El tiempo, cuando uno lleva tiempo en este juego de la vida, es un personaje más de la novela diaria de la existencia. A veces corre raudo y otras serpentea cadencioso y se queda mirando como los caracoles cuando salen al barro después de la tormenta, el tiempo de Vulcano o de Mercurio, el de los minutos del descuento según vaya perdiendo o ganando tu equipo, toda esa entelequia sin definición y sin concepto cada vez que nos asomamos a la inmensidad del universo. Poético o prosaico, es lo que somos aunque no queramos darnos cuenta, el carpe diem que buscamos cada vez que somos conscientes de nuestra efímera e inexplicable presencia.
Uno busca siempre la manera de darle sentido a los días aunque casi siempre sean ellos los que nos arrastran con sus rutinas, sus obligaciones laborales y con esos extraños azares que lo mismo te suben al séptimo cielo que te dejan aliquebrado en mitad de cualquier camino sin saber hacia qué dirección seguir caminando. Hay libros que vamos guardando para ese tiempo que soñamos en los veranos o en la utopía de una arcadia que tenemos que ir reinterpretando cada vez que nos llega una crisis económica, una pandemia o ese amor que milagrosamente le da sentido a todos los pasos previos que no entendíamos cuando íbamos caminando. Pero también está la desesperación de las esperas, la mirada fija en los números que van pasando cuando vas a renovar el DNI, en la cola del embutido o en la aséptica espera de unos bancos que cada día quieren que nos alejemos más de nuestro dinero para que lo veamos solo en las pantallas. Y luego están los semáforos, ah, los semáforos, esos frenos de nuestros pasos que nos dejan mirando al horizonte soñado de la otra acera. Hablo como peatón. Cuando se va en coche ya es cosa de las máquinas ese juego de luces que espera el verde como quienes iban buscando El Dorado. En cada ciudad que he vivido, he tratado de alejarme siempre de los semáforos que tardan, los que no cronometras nunca; pero sí sabes que te están robando la vida en cada espera. En la ciudad en la que he vivido más años, hay varios semáforos en los que he perdido buena parte de mi existencia mirando a sus luces desesperantes. La calle Bravo Murillo es una navaja que corta la parte antigua de Las Palmas de Gran Canaria, como si todavía estuviera allí el muro que cruzaba desde el Castillo de Mata hasta San Telmo, es esa arteria, qué cosa llamar arteria a una calle, con varios carriles que luego se expande hacia muchos lados, como un río que empujara sus aguas en varios afluentes como aquellos que nos enseñaban en las escuelas cuando éramos pequeños.

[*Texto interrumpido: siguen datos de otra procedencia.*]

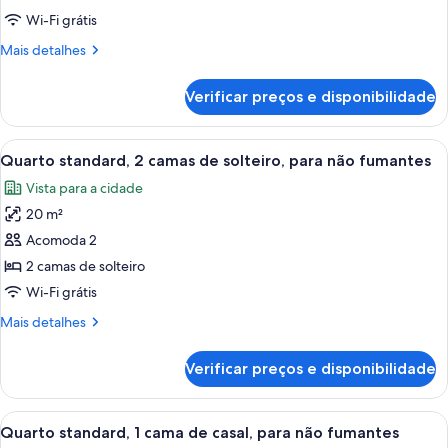
solteiro
Wi-Fi grátis
(Compact)
Mais
Mais detalhes
detalhes
de
Verificar preços e disponibilidade
Quarto
solteiro
(Compact)
Carrega
Quarto de hotel moderno com uma cama
14
Quarto standard, 2 camas de solteiro, para não fumantes
todas
Vista para a cidade
as
20 m²
fotos
de
Acomoda 2
Quarto
2 camas de solteiro
standard,
Wi-Fi grátis
2
Mais
Mais detalhes
camas
detalhes
de
de
Verificar preços e disponibilidade
Quarto
solteiro,
standard,
para
2
Carrega
Quarto de hotel com duas camas, uma 
não
14
camas
Quarto standard, 1 cama de casal, para não fumantes
todas
de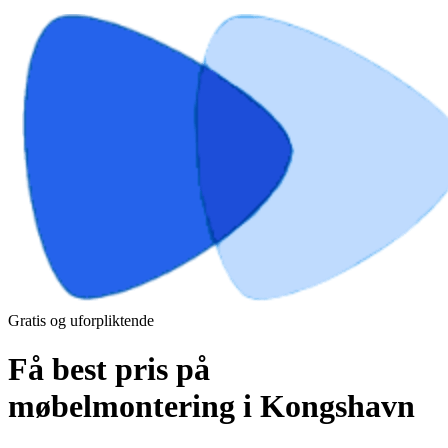
Gratis og uforpliktende
Få best pris på
møbelmontering i Kongshavn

He tenido que pasar por esa calle para ir a muchos trabajos, y siempre que salgo a pasear, así sea un domingo a las dos de la tarde, me veo esperando, siempre esperando, en cualquiera de sus semáforos, sobre todo en el que está delante del Cabildo o en los más cercanos a San Telmo. Quince o veinte metros antes de llegar, ya te olvidas de tu paseo y estás pendiente del verde del paso de peatones de esa calle, estresado aunque no te des cuenta, y frustrado casi siempre porque llegas tarde o porque se demora más de la cuenta. Y solo te quedan el ruido y el humo como únicos aliados ante el infortunio de la espera. Por eso digo que creo que es en esa calle en la que he perdido más el tiempo de mi existencia. En su día, cuando la abrieron de arriba abajo, la podrían haber soterrado para dejar una ciudad más habitable, como soterraría el Guiniguada y, si me dejaran, toda la Autovía Marítima. En lugar de gastarse los millones en un tren hasta Maspalomas o un estadio para un par de partidos de un Mundial, en donde a lo mejor te toca ver un Estonia-Lituania, podrían coger todo ese dinero para volver más habitable lo que caminamos cada día, y si lo que quieren es hacer obras que se piensen esos soterramientos y esa búsqueda de una ciudad que no merece el maltrato de sus calles y de sus semáforos. Empecemos por Bravo Murillo y luego vayamos conquistando el paraíso urbano en otras partes. Esas son las revoluciones que nos harían más felices a corto plazo, por lo menos para pasear pensando en nuestros asuntos y para ser un poco más poéticos y soñadores cuando andamos. También para poder escuchar a los pájaros, aunque para eso tendríamos que plantar más árboles, pero esta ciudad también ha preferido plantar semáforos en lugar de árboles que ayuden a que el tiempo no nos deje esa sensación de fracaso que nos queda cuando cada vez que nos obligan a pararnos.